EDITORIAL
Nunca hubo reparación ni reconocimiento alguno para los 66 muertos (y para sus familiares) durante la intentona revolucionaria de los tupamaros. Es hora de que se haga justicia para quienes cayeron defendiendo las instituciones o fueron víctimas inocentes de la violencia guerrillera.
Es una injusticia que se arrastra desde hace más de tres décadas: los familiares de las víctimas de los tupamaros nunca fueron compensados ni recibieron reparaciones ni reconocimientos de especie alguna. Entre ellos había policías, militares y simples civiles; 66 personas en total.
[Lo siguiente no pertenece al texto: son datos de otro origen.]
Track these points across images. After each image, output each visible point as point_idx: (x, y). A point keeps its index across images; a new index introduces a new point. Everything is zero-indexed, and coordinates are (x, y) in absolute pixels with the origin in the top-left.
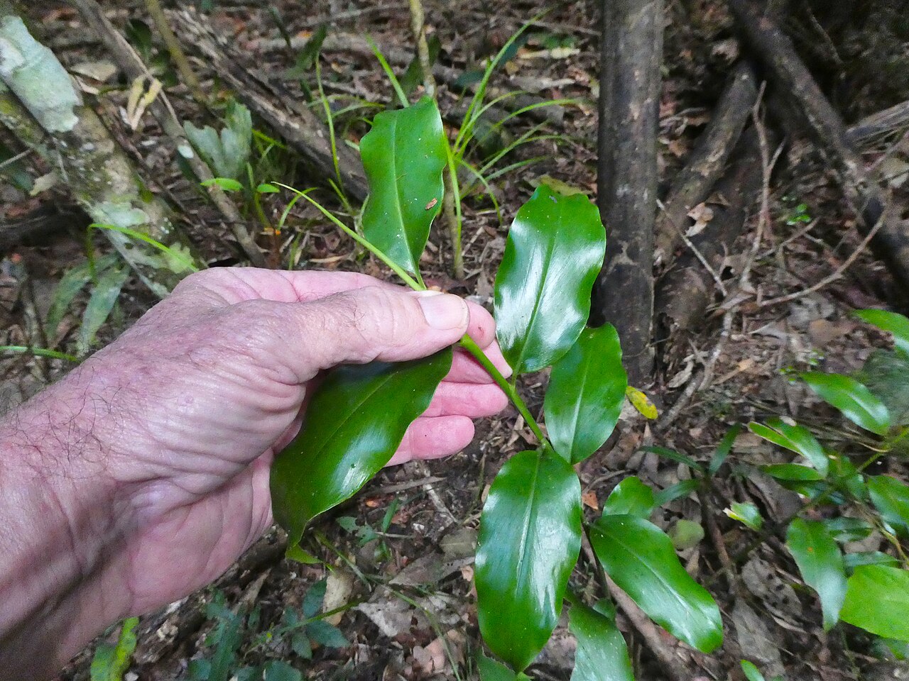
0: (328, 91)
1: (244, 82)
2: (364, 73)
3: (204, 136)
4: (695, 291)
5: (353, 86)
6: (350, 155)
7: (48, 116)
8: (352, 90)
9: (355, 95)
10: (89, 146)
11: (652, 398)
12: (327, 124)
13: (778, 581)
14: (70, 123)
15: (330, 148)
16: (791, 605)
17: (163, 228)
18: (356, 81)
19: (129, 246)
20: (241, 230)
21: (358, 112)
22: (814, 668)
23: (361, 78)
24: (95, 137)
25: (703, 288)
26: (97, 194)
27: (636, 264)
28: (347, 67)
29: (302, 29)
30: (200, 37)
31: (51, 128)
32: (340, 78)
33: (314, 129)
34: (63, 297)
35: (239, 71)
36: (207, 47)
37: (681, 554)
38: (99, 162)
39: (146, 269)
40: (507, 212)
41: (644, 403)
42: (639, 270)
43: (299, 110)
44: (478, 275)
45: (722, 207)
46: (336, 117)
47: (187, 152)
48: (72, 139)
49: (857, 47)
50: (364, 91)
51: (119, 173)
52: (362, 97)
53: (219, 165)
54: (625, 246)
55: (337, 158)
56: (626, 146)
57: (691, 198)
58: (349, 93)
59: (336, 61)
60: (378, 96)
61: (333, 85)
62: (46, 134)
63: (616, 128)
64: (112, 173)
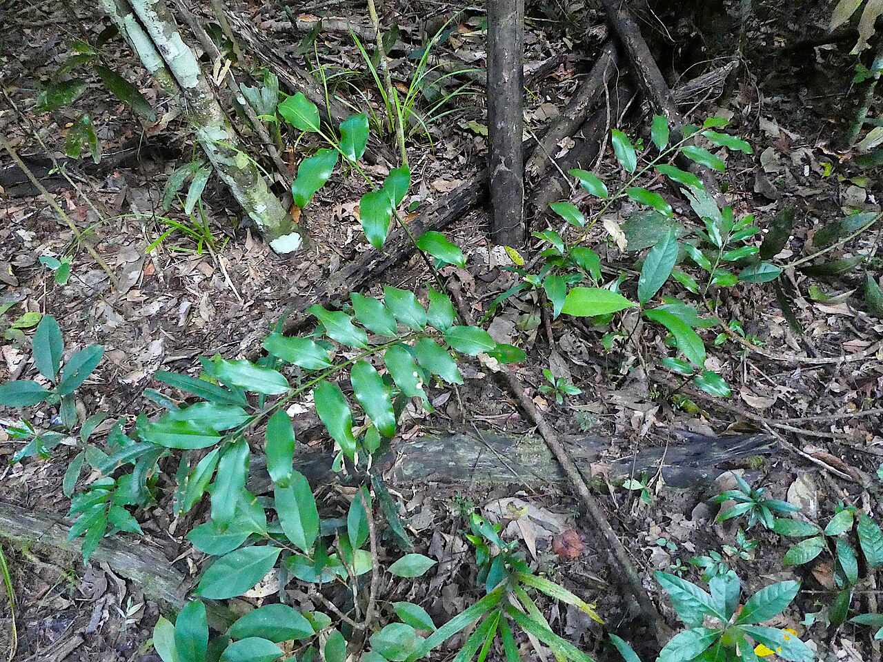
0: (322, 61)
1: (269, 57)
2: (347, 48)
3: (251, 92)
4: (554, 191)
5: (340, 58)
6: (337, 106)
7: (185, 80)
8: (339, 61)
9: (341, 64)
10: (203, 96)
11: (522, 254)
12: (323, 85)
13: (579, 344)
14: (194, 84)
15: (325, 101)
16: (583, 355)
17: (235, 142)
18: (342, 54)
19: (216, 152)
20: (273, 149)
21: (343, 77)
22: (592, 385)
23: (346, 52)
24: (206, 91)
25: (560, 189)
26: (203, 123)
27: (510, 170)
28: (336, 43)
29: (302, 12)
30: (240, 28)
31: (185, 87)
32: (331, 52)
33: (314, 88)
34: (174, 184)
35: (266, 50)
36: (245, 34)
37: (526, 333)
38: (206, 105)
39: (223, 166)
40: (443, 145)
41: (517, 256)
42: (512, 174)
43: (304, 75)
44: (420, 182)
45: (582, 140)
46: (328, 80)
47: (242, 101)
48: (195, 92)
49: (686, 30)
50: (348, 61)
51: (215, 111)
52: (347, 66)
53: (260, 108)
54: (503, 159)
55: (329, 107)
56: (501, 98)
57: (560, 133)
58: (338, 63)
59: (327, 39)
60: (358, 65)
61: (325, 57)
62: (181, 88)
63: (495, 86)
64: (212, 110)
Los uniformados murieron en defensa de las instituciones en tanto que los civiles fueron víctimas de actos terroristas cometidos por un grupo alzado contra el sistema democrático para instaurar un régimen castrista en Uruguay.
Para familiares de víctimas del terrorismo de Estado, para tupamaros, presos políticos, destituidos, perseguidos y demás damnificados por la dictadura se dictaron leyes de reparación que el Estado cumplió escrupulosamente. La inequidad entre ambas situaciones saltó a la vista hace tiempo, tanto que el propio Tabaré Vázquez en su primer gobierno propuso legislar para atender a estas otras víctimas olvidadas. Su propio partido político desestimó la iniciativa y algo similar pasó con proyectos que en su momento presentaron blancos y colorados.
En el camino quedaron además intentos privados, entre otros el planteado por el hijo de aquel bancario que esperaba el autobús en una parada de Pando cuando una banda armada, en un intento delirante, pretendió copar la ciudad. En el tiroteo con la policía murió a causa de un balazo ese ciudadano de apellido Burgueño, cuyo hijo, años después, apeló a la justicia en busca de reparación. Su tentativa fue inútil aunque no le faltaban razones a su demanda.
En la primera etapa de la guerrilla, cuando la consigna era "ármate y espera", grupos de tupamaros solían rodear a agentes policiales para quitarles su arma de reglamento. A fines de los años 60, cumpliendo con su deber, uno de esos agentes se resistió y fue asesinado a mansalva. Tenía veintipocos años y se llamaba Germán Garay. Esto pasó mucho antes de que se instalara la dictadura en un país democrático como Uruguay en donde —como el Che Guevara lo advirtió— no se justificaba crear una guerrilla. Otros compañeros de Garay fueron ultimados en esa época tratando de impedir un asalto a un banco, un robo de autos o un atentado en plena vía pública. En circunstancias de esa naturaleza murieron 34 policías.
Una vez que las Fuerzas Armadas, por decisión del Poder Legislativo, entraron en acción para reprimir lo que era una insurrección en auge, 18 militares fueron abatidos. Algunos de ellos perdieron la vida en diversos enfrentamientos con el aparato subversivo, en tanto otros fueron ejecutados fríamente, sin darles la menor oportunidad de defenderse, como fue el tristemente célebre episodio de los cuatro soldados que protegían la residencia de un jerarca militar.
Los 14 civiles asesinados en variadas situaciones representan el carácter terrorista que asumió a cierta altura de su trayectoria el movimiento tupamaro. Aquí ya no se trataba de combatir contra policías o militares que portaban armas sino de simples ciudadanos que por distintas circunstancias perdieron la vida sin tener arte ni parte en el choque entre los tupamaros y las autoridades. Emblema de esa tragedia es el peón rural Pascasio Báez, un paisano que tuvo la desgracia de descubrir en medio del campo un refugio tupamaro. Después que lo capturaron los guerrilleros resolvieron ejecutarlo con una inyección letal para evitar que delatara la existencia del reducto clandestino. Eso ocurrió cuando los guerrilleros invocaban al hombre de campo como uno de los destinatarios de la revolución que propugnaban. El tupamaro que le aplicó la inyección no solo está libre sino además beneficiado por las leyes de reparación.
En un nuevo intento por sensibilizar al gobierno del Frente Amplio para que haga justicia en la materia, el diputado nacionalista Jaime Trobo exhortó a la vicepresidenta Lucía Topolansky a interesarse en el asunto de modo de promover la sanción de una ley que contemple la situación de las víctimas de la sedición y sus familiares. Según se dijo, Topolansky se comprometió a ocuparse del tema, actitud que si llegara a concretarse pondría fin a un caso de inequidad flagrante.
Si en su condición de presidenta de la Asamblea General Topolansky lograra persuadir a los suyos de la necesidad de ocuparse de esos 66 muertos se daría un gran paso hacia ese lema tan grato para la izquierda que es "verdad y justicia". Verdad, porque ellos fueron víctimas de una situación de la que no eran responsables. Justicia, porque perdieron la vida, algo irreparable, pero que al menos justifica se los reconozca y se compense de alguna manera a sus familiares.